The Campus Vamp is a 1928 American silent comedy short starring Daphne Pollard and Johnny Burke. "This early Mack Sennett comedy features a young Carole Lombard as well as the early two color Technicolor film" for a beach sequence that includes a game of beach baseball.

==Plot==
The film starts with a very short color sequence of several bathing beauties waving to camera.

We are told we are in Beverly College. Two intellectuals, Matty and Sally are studying, meanwhile Carole is driving around with a group of friends having fun.

The comedy begins with Barney Benson, whom we are told was hoping to work his way through college, who is cleaning rooms in the college with his girlfriend Dora. They see Matty flirting with Carole much to the annoyance of Sally, whose room they are cleaning. The female Dean inspects Barney and Dora's work. They try to look busy. Barney is compared to Buster Brown, a comic-strip character of the times. Dora gets flattened between the bed springs and the mattress by Barney who is not paying attention to where she is. Barney an Dora give Sally tips and show her how they neck in their auto... a mime ensues. They then mime boating on the river but are interrupted by the Dean who takes Dora away to tidy away a pile of large books.

We cut to the dance. Matty is dancing with Carole and Sally looks on sadly. Barney appears, dressed at his best and talks to Sally. He asks her to dance and she accepts. They retire from the dance-floor after a large girl steps on Barney's foot. His shoe splits at the sole and he creates a makeshift repair. Sally watches Carole showing off her flapper dress and doing the Charleston in front of Matty. The fat girl returns picks up the entire pile of straws and drinks all the punch. Dora goes to refill the punch-bowl, giving Barney a huge lump of ice to hold. It melts and makes it look like he has wet his trousers, and he slopes off. Dora returns and tries to sit sally on Matty's lap and make them kiss. But he sits on the wet patch left by Barney and jumps up. Sally thinks it is due to her. Carole takes advantage and jumps on his lap instead.
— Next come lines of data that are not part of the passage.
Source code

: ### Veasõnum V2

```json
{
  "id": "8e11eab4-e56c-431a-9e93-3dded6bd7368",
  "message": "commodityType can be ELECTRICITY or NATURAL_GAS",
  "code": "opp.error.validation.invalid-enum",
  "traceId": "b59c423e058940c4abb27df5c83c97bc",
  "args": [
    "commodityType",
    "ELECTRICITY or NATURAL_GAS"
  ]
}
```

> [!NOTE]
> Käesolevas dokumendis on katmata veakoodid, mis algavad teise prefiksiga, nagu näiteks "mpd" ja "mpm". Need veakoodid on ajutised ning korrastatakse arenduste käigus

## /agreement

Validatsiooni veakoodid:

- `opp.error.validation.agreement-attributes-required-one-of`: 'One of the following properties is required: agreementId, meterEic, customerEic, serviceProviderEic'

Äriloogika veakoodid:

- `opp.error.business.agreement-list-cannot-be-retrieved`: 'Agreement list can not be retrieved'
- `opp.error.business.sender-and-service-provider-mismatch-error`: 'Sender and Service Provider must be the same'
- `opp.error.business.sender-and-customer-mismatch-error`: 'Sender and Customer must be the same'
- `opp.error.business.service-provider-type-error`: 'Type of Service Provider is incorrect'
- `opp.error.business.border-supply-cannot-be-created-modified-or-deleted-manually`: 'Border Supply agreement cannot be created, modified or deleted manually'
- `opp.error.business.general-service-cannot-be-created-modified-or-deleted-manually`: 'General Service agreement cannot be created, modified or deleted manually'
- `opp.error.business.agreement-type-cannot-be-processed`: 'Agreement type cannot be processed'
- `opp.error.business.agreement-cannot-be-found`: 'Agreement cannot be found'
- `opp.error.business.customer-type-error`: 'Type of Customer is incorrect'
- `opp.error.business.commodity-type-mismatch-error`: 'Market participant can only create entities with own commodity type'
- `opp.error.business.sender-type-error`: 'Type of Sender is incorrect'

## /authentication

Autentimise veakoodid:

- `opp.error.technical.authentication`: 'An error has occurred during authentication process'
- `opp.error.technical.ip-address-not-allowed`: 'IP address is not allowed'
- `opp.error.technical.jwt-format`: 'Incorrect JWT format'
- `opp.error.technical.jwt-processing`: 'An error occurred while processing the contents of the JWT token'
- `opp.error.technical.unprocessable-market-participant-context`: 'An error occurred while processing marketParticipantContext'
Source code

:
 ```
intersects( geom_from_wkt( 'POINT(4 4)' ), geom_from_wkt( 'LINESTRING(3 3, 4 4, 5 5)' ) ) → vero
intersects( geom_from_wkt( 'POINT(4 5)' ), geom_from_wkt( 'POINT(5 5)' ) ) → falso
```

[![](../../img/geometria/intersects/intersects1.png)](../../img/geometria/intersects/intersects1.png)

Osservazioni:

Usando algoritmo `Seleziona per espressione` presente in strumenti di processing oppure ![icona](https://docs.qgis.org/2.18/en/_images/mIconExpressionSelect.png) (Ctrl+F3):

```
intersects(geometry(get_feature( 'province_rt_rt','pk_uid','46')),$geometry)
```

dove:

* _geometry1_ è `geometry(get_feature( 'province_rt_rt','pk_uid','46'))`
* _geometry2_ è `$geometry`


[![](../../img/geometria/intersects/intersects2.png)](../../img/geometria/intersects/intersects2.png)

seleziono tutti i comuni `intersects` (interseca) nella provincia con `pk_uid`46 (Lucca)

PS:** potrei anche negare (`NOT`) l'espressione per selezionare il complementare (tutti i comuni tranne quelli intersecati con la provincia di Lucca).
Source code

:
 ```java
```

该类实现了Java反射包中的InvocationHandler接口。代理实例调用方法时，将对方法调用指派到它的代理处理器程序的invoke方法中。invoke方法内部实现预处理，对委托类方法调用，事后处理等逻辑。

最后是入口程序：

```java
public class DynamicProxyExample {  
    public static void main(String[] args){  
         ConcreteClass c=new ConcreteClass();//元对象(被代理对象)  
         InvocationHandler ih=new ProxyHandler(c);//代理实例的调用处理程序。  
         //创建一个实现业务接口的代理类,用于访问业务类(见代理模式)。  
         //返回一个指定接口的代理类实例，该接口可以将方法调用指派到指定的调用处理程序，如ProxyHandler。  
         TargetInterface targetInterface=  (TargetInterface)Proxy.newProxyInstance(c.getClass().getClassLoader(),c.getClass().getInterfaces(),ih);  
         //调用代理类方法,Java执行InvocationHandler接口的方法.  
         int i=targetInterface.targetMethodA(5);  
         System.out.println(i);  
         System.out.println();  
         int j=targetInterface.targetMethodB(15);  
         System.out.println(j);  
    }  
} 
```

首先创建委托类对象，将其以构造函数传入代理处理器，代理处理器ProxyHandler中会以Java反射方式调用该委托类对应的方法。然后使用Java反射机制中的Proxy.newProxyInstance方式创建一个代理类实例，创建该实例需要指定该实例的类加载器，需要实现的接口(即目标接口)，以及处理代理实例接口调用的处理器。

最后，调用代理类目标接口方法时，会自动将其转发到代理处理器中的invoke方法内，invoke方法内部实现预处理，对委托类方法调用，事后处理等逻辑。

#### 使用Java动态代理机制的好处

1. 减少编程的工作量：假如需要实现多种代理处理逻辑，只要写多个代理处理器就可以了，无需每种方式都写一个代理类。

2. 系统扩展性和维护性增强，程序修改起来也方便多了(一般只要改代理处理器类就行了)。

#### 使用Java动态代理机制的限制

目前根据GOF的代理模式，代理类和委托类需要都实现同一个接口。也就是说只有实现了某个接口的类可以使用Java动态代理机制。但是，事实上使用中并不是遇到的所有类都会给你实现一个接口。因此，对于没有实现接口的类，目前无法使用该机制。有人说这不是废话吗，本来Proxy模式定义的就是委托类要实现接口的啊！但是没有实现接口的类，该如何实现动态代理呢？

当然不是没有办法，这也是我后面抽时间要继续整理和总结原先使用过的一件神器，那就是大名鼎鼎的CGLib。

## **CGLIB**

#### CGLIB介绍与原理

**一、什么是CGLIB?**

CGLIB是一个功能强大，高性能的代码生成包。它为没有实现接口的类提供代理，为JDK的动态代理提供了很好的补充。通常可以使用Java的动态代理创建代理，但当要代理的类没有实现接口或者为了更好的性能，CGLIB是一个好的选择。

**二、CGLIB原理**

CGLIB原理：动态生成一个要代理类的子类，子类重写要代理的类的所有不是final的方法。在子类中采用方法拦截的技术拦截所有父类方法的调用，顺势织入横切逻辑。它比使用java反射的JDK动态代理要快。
We jump to the beach and the film jumps to color. The students are playing baseball. Barney is the umpire. Sally helps to win the match and at last kisses Matty. Dora and Barney cuddle and have their own kiss.

==Cast==
- Sally Eilers as Sally
- Matty Kemp as Matty
- Daphne Pollard as Dora
- Johnny Burke as Barney Benson
- Carole Lombard as Carole, the college vamp
- Leota Winters as Bathing Girl
- Kathryn Stanley as Bathing Girl
- Lucille Miller as Bathing Girl
- Anita Barnes as Bathing Girl
- Alice Ward as Dean
- Mary Wiggins a Student
- Jack Cooper as Handyman

==In popular culture==
A film clip of Lombard from The Campus Vamp is used in Maxie (1985) as the only surviving fragment of the silent film actress.